Pitney Bowes, is perhaps best known for its postage meters and other mailing services.
But about a decade ago it launched a global ecommerce operation — eBay was its first client — that provides business-to-consumer logistics services for domestic and cross-border delivery, returns and fulfillment.
And while ecommerce is a huge business globally, Pitney Bowes has struggled to make its operation profitable. In the second quarter alone, revenues fell 25%.
This year investor dissatisfaction has mounted. Earlier in the year hedge fund Hestia publicly chastised management and put up a slate of directors, vowing to replace CEO Marc Lautenbach and seek buyers for the struggling ecommerce division. The firm won four board seats, not enough to displace the CEO.
Among the directors who opted not to run to run for a new term this year was former IPG Chairman and CEO Michael Roth. He joined the Pitney Bowes board in 1995 and was chairman for a period before stepping down from the role in March.
Earlier this week activist investor Ancora issued an “open letter” to the Pitney Board demanding more changes and, like Hestia, called for the replacement of CEO Lautenbach and possibly selling the ecommerce operation.
Ancora also took aim at current board chair Mary Steele Guilfoile, who also sits on the IPG board.

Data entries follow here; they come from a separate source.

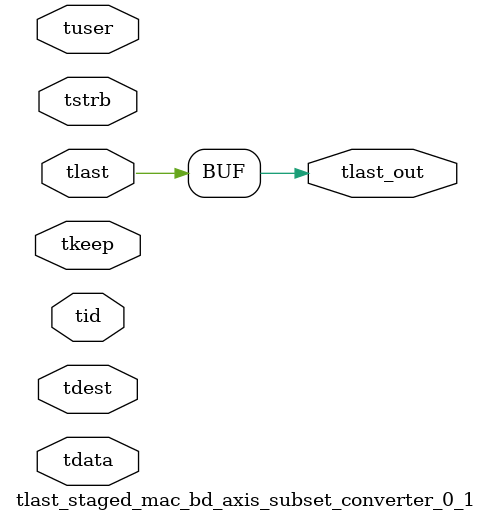
<source format=v>


`timescale 1ps/1ps

module tlast_staged_mac_bd_axis_subset_converter_0_1 #
(
parameter C_S_AXIS_TID_WIDTH   = 1,
parameter C_S_AXIS_TUSER_WIDTH = 0,
parameter C_S_AXIS_TDATA_WIDTH = 0,
parameter C_S_AXIS_TDEST_WIDTH = 0
)
(
input  [(C_S_AXIS_TID_WIDTH   == 0 ? 1 : C_S_AXIS_TID_WIDTH)-1:0       ] tid,
input  [(C_S_AXIS_TDATA_WIDTH == 0 ? 1 : C_S_AXIS_TDATA_WIDTH)-1:0     ] tdata,
input  [(C_S_AXIS_TUSER_WIDTH == 0 ? 1 : C_S_AXIS_TUSER_WIDTH)-1:0     ] tuser,
input  [(C_S_AXIS_TDEST_WIDTH == 0 ? 1 : C_S_AXIS_TDEST_WIDTH)-1:0     ] tdest,
input  [(C_S_AXIS_TDATA_WIDTH/8)-1:0 ] tkeep,
input  [(C_S_AXIS_TDATA_WIDTH/8)-1:0 ] tstrb,
input  [0:0]                                                             tlast,
output                                                                   tlast_out
);

assign tlast_out = {tlast};

endmodule


</source>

Ancora characterized her as a “blind supporter” of the firm’s ecommerce-centric strategy “that has driven massive losses and the destruction of approximately 50% of the company’s market capitalization since 2018.”
Ancora urged the board to replace Guilfoile as chairman with Katie May who was elected earlier this year as part of the Hestia slate.
Asked for comment, a Pitney Bowes spokesperson replied via email, “As a practice, Pitney Bowes engages in open and regular communication with shareholders and welcomes constructive input on how to enhance long term shareholder value."
“Our Board of Directors and management team remain focused on delivering long term and sustainable future value.”